===== Material for this exercise =====
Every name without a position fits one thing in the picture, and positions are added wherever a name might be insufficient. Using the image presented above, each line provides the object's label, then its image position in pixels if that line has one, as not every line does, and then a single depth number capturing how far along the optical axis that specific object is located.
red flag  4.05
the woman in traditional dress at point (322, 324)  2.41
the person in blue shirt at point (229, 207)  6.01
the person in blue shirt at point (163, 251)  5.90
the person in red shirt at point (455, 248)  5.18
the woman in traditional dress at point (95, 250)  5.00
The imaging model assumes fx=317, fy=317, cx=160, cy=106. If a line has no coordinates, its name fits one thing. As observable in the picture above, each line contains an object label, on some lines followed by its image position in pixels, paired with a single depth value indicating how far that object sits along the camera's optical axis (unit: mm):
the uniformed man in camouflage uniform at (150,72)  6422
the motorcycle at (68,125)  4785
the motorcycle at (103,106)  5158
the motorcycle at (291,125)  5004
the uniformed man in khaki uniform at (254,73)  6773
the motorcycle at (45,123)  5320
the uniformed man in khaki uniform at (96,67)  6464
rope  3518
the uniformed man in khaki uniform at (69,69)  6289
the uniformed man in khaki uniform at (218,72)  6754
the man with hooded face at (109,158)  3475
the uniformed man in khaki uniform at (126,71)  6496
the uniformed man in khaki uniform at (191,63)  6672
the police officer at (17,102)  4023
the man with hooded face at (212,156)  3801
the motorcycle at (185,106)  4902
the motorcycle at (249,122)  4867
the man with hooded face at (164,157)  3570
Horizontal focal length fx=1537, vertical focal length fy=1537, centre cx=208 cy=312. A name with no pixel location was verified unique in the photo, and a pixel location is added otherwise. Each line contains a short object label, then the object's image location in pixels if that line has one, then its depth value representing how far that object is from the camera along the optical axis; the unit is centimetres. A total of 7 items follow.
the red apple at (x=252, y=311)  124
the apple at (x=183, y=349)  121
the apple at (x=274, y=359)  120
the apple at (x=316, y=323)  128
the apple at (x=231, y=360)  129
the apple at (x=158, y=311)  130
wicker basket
=====
The records are given above. Copy each line in them that holds "dress".

Written answer:
the woman in traditional dress at point (322, 324)  2.41
the woman in traditional dress at point (95, 250)  5.00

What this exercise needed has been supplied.